Distributions of participant statistics

Packages: dplyr, tidyr, ggplot2


Central tendency (e.g., mean, median) and variability (e.g., standard deviation) metrics of participants can be important pieces of information to investigate between-subjects differences. It is also important information regarding the items collection: are participants responding similarly? is there a lot of variability? Hence, rather than investigating raw values (see ), we can compute the means or the standard deviations (e.g., standard deviation) for a specific variable of interest and for each participant. One of the best ways to investigate those statistics is to plot them into distribution plots. As in the Distribution plots section, we can plot one or multiple variables at once.
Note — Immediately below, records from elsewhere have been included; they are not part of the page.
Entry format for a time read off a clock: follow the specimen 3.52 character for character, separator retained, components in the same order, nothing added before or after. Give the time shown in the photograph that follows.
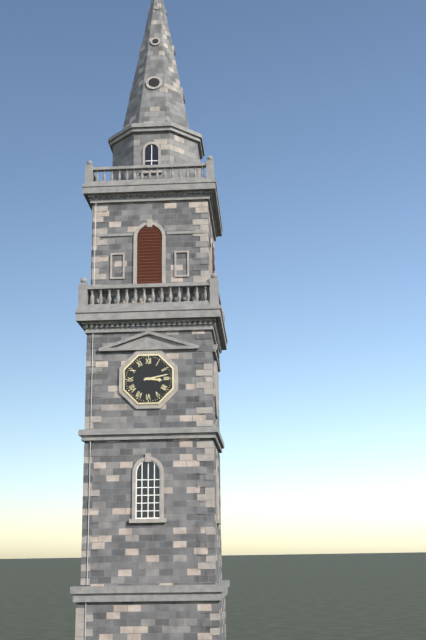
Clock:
3.13
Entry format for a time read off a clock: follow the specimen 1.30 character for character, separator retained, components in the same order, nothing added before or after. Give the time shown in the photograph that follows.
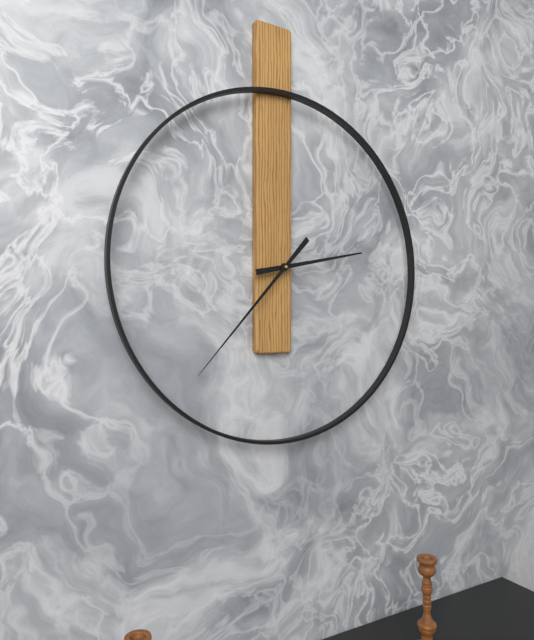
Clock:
2.37
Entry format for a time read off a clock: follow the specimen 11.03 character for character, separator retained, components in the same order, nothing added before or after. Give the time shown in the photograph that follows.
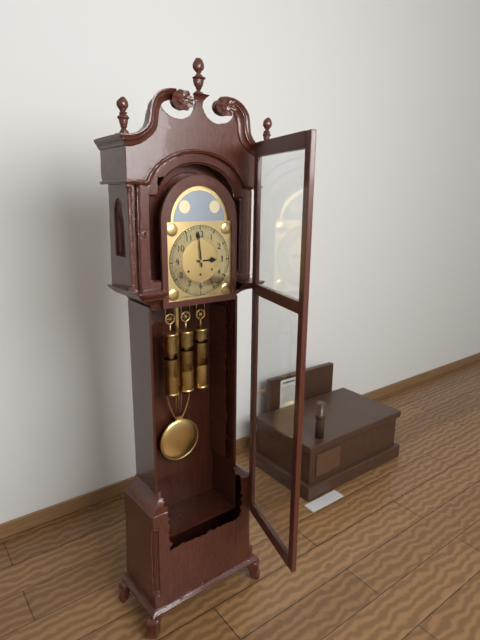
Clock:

Going a step further, we can merge the distributions plots together to have the distributions of the means and the standard deviations side by si de.

data %>%
    group_by(id) %>%
    summarise(PA1_mean = mean(PA1, na.rm=TRUE),
              PA1_sd = sd(PA1, na.rm=TRUE)) %>%
    gather(variable, value, PA1_mean:PA1_sd) %>%
    ggplot(aes(x=value)) +
        geom_histogram()+
        facet_grid(.~variable)

Finally, instead of illustrating distributions, we can create a plot that clearly presents the mean and standard deviation for a specific variable for each participant. We propose two versions of the plot, organizing participants based on:

  • their id number.
  • the values of their mean (or standard deviation) for PA.

marge = 1.5
data %>%
    group_by(id) %>%
    summarise(mean_PA1 = mean(PA1, na.rm=TRUE),
              sd_PA1 = -sd(PA1, na.rm=TRUE)) %>%
    gather(variable, value, mean_PA1:sd_PA1) %>%
    separate(variable, c("stats", "variable"), "_") %>%
    mutate(PA = ifelse(stats=="mean", value, value),
           id = as.factor(id)) %>% 
    ggplot(aes(x=PA, y=id, fill=stats)) +
        geom_col() +
        annotate(geom = "rect", xmin = -marge, xmax = marge, 
                 ymax = Inf, ymin = -Inf,
                 fill = "#ffffffb0") +
        annotate(geom = "text", x = 0, size=2,
                 y = levels(factor(data$id)), 
                 label = levels(factor(data$id))) +
        theme_bw() +
        theme(axis.text.y = element_blank(),
              axis.title.y = element_blank(),
              axis.ticks.y = element_blank(),
              panel.grid.major.y = element_blank(),
              plot.title = element_text(size = 16, hjust = 0.5))